If I shift it behind concatenation there could be another problem. E.g. with non-associative : should be illegal. And I am not sure how to treat this:
cat:dog:mouse
In the current version I inject the epsilon (empty string). It looks natural E.g. to remove every second letter I could run '..:' which is technically '.(.:eps)':
echo 'abcde' | ./trre '..:'
result: 'ace'
actually ':' association could have a meaning as a composition of regular relations; but I found it too complicated for now.
kccqzy
13 days ago
I do not understand the rules by which you inject the epsilon and I think this is a source of confusion for many people. I had thought that an epsilon could be injected anywhere REGEX can appear (effectively allowing epsilon as a REGEX) but of course that just leads to infinite number of parses. Manually injecting epsilon is a highly hacky thing to do; better to consider that when you design the grammar.
I would not worry about "cat:dog:mouse" because intuitively it is clearly correct and it means replacing cat with mouse. With parentheses it could be written as "((cat:dog):mouse)".
c0nstantine
11 days ago
Epsilon injection appears whenever right or left side of ':' has no operand. E.g.
(:a)
(a:)
a:|b
a|b:
etc
I will try to change the precedence and see how it works. Btw what do you think about explicit operators '>' '<' where '<' works as usual regex matcher, and '>' as a generator. For example to change 'cat' to 'dog' there could be something like '<cat>dog' where '<cat' part is a parser and '>dog' is a generator. Thanks.
kccqzy
11 days ago
I think your epsilon injection rule is trying to achieve this kind of production:
TRRE <- TRRE ':' REGEX | ':' TRRE | TRRE ':' | REGEX | ...
I think this would work better, but ':a:' is still ambiguous: it has two parse trees.twiss
13 days ago
Yeah. Similarly, for the range transformations, instead of `[a:A-z:Z]`, I would suggest `[a-z:A-Z]`; and instead of `[a:b-y:zz:a]`, something like `[a-y:b-z;z:a]`, perhaps.
kazinator
13 days ago
I would suggest simply [a-z]:[A-Z], inspired by tr.
Then there is no syntactic special case. This is just EXPR:EXPR; the special case is that both EXPR are character class syntax, and so the tr-like range mapping applies.
c0nstantine
12 days ago
[a-z] is equivalent to 'a|b|...|z' in the normal regex language.

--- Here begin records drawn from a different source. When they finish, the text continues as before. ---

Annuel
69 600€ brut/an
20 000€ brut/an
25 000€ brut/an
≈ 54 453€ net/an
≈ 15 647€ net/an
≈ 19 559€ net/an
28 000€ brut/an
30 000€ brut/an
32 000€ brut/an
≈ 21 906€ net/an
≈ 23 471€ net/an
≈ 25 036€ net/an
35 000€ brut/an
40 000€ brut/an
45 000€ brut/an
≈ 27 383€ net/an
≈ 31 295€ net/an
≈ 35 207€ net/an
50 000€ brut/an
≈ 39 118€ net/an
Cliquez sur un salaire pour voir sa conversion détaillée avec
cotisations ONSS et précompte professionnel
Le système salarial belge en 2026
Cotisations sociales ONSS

So if we do [a-z]:[A-Z] it should be expanded to:
(a|b|...|z):(A|B|...|Z)
which is pretty legal in trre but has different meaning of mapping any a-z to ALL the A-Z (generating A-Z on each occurrence of lowercase letter).
kazinator
12 days ago
[a-z] is a semantically equivalent regex to a|b|..|z, but the two are not equivalent syntactic forms.

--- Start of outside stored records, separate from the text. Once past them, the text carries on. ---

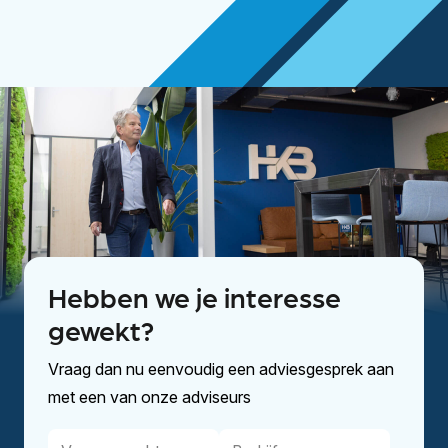
Hebben we je interesse
gewekt?
Vraag dan nu eenvoudig een adviesgesprek aan
met een van onze adviseurs
Voor-
Bedrijfsnaam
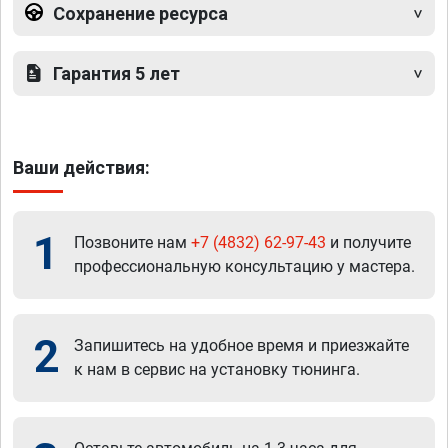
Сохранение ресурса
Гарантия 5 лет
Ваши действия:
1
Позвоните нам
+7 (4832) 62-97-43
и получите
профессиональную консультацию у мастера.
2
Запишитесь на удобное время и приезжайте
к нам в сервис на установку тюнинга.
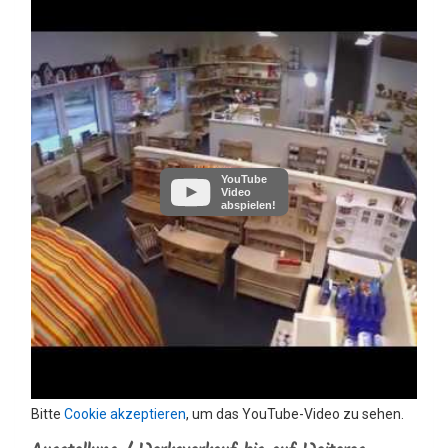
YouTube
Video
abspielen!
Bitte
Cookie akzeptieren
, um das YouTube-Video zu sehen.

Distinct syntactic forms can be given distinct semantics, as long as there is rhyme and reason.
Moreover, the right side of the colon is not the normal regex language, it only borrows its syntax. So there, we may be justified in denying that the usual equivalence holds between character class syntax and a disjunction of the symbols denoted by the class.
c0nstantine
12 days ago
The right side is a normal regex language syntactically. Semantically it is a generator instead of a parser (consumer).
But I got your point. Maybe there could be some ways to do it in consistent way. Just straight tr-like syntax won't work, e.g I really want it something like this to be valid:
[a-b]:(x|y) (pairs a:x, b:x, a:y, b:y)
and I prefer not handle these in some ad-hoc way.
kazinator
12 days ago
I also go your point. The right side is a regular expression because it denotes a regular set.